Beginning with the line containing "る「自分専用ではないコンピュータ」からアクセスしている場" and ending with the last line of the entries below, copy each line exactly and nothing else.

(Collected data)
***

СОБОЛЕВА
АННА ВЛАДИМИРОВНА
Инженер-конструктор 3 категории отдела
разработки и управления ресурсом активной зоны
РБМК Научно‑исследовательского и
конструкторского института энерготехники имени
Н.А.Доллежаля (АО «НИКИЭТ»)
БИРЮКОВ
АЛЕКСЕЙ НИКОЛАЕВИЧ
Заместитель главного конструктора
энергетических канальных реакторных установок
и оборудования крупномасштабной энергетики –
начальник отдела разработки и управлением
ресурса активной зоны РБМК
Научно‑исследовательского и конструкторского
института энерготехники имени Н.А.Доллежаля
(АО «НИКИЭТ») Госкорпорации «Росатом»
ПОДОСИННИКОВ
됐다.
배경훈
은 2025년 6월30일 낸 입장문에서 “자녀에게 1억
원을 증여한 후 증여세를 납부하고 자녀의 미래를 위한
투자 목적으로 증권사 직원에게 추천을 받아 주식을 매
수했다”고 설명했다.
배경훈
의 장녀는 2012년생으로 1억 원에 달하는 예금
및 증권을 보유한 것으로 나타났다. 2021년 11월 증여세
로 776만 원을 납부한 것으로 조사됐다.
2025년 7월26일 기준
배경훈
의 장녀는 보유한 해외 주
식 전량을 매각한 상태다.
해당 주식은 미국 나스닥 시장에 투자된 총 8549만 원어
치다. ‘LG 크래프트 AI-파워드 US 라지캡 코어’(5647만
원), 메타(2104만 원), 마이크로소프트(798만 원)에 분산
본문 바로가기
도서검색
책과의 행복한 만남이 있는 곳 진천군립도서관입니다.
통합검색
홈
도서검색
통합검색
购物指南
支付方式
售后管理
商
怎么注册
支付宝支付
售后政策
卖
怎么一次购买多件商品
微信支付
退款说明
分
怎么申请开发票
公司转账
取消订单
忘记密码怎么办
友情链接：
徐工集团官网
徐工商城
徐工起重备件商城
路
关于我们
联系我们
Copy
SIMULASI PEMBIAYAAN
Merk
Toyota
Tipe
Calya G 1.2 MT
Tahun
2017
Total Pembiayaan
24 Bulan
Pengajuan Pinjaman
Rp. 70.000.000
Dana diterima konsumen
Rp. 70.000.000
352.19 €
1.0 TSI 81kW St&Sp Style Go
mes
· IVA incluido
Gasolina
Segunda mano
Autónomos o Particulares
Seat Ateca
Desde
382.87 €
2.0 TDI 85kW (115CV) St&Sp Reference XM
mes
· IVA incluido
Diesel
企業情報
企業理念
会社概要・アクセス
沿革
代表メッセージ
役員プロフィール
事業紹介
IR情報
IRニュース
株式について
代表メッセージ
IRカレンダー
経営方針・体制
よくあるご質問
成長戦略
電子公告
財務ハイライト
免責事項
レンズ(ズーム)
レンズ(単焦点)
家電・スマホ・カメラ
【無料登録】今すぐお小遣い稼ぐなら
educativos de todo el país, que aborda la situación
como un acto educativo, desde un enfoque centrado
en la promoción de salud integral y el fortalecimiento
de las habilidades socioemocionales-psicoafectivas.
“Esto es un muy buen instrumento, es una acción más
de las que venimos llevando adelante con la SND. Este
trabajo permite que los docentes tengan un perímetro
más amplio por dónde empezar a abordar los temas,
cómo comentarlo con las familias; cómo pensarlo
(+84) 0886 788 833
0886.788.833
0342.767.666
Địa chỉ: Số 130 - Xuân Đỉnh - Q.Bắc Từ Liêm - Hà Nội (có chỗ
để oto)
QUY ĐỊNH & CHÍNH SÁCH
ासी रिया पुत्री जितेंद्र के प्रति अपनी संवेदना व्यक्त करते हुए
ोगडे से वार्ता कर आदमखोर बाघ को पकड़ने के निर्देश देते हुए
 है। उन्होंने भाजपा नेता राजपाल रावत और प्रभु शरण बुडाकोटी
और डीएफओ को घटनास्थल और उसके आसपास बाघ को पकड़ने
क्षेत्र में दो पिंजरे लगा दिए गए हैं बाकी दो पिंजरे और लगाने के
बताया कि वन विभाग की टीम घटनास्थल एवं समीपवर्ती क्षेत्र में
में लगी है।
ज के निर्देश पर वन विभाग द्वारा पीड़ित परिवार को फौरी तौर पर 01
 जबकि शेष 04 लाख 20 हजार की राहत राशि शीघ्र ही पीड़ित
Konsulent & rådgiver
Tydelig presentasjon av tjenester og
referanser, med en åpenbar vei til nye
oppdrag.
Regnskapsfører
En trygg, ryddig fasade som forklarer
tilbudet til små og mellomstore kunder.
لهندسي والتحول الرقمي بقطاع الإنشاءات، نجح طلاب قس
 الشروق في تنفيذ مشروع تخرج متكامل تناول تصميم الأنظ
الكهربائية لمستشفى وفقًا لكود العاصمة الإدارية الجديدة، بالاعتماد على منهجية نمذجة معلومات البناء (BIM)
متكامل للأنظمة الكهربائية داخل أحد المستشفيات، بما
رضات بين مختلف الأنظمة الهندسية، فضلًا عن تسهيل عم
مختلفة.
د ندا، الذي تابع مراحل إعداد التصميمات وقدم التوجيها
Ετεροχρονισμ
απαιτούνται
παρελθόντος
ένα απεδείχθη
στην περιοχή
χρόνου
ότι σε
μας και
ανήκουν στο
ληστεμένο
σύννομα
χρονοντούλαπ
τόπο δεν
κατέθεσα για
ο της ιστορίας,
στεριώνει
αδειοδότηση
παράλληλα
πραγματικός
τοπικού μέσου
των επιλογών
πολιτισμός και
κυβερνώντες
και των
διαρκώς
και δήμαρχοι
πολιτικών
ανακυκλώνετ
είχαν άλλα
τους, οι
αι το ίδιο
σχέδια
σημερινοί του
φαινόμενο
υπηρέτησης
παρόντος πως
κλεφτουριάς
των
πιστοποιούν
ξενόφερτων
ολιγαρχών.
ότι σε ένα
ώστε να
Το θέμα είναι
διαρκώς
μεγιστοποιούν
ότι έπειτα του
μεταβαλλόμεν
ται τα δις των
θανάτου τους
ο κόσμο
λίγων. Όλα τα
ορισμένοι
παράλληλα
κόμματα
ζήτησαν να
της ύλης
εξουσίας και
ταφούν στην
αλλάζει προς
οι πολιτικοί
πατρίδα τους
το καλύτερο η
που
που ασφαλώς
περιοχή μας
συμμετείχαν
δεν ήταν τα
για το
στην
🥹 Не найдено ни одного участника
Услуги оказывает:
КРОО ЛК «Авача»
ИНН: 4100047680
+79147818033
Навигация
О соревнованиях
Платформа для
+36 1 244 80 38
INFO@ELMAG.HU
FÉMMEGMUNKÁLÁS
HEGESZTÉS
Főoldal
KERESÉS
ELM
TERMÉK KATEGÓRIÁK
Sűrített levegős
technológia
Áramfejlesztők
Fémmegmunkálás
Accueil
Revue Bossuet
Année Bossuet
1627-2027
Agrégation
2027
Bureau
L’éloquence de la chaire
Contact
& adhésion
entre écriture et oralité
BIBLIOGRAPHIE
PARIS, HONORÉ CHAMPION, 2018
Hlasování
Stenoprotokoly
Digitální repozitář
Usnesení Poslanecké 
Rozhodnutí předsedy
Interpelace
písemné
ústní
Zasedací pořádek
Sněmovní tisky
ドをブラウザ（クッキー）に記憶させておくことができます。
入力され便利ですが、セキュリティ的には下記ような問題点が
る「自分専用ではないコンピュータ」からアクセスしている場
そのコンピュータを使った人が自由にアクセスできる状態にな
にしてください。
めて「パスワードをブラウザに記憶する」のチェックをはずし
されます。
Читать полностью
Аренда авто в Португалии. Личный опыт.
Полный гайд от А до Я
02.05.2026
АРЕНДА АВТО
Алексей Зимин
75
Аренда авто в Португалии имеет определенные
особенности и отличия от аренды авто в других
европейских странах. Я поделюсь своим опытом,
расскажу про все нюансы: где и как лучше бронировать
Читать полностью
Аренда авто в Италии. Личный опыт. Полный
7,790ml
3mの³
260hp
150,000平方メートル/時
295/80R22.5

***

§ Task answer:
る「自分専用ではないコンピュータ」からアクセスしている場
そのコンピュータを使った人が自由にアクセスできる状態にな
にしてください。
めて「パスワードをブラウザに記憶する」のチェックをはずし
されます。
Читать полностью
Аренда авто в Португалии. Личный опыт.
Полный гайд от А до Я
02.05.2026
АРЕНДА АВТО
Алексей Зимин
75
Аренда авто в Португалии имеет определенные
особенности и отличия от аренды авто в других
европейских странах. Я поделюсь своим опытом,
расскажу про все нюансы: где и как лучше бронировать
Читать полностью
Аренда авто в Италии. Личный опыт. Полный
7,790ml
3mの³
260hp
150,000平方メートル/時
295/80R22.5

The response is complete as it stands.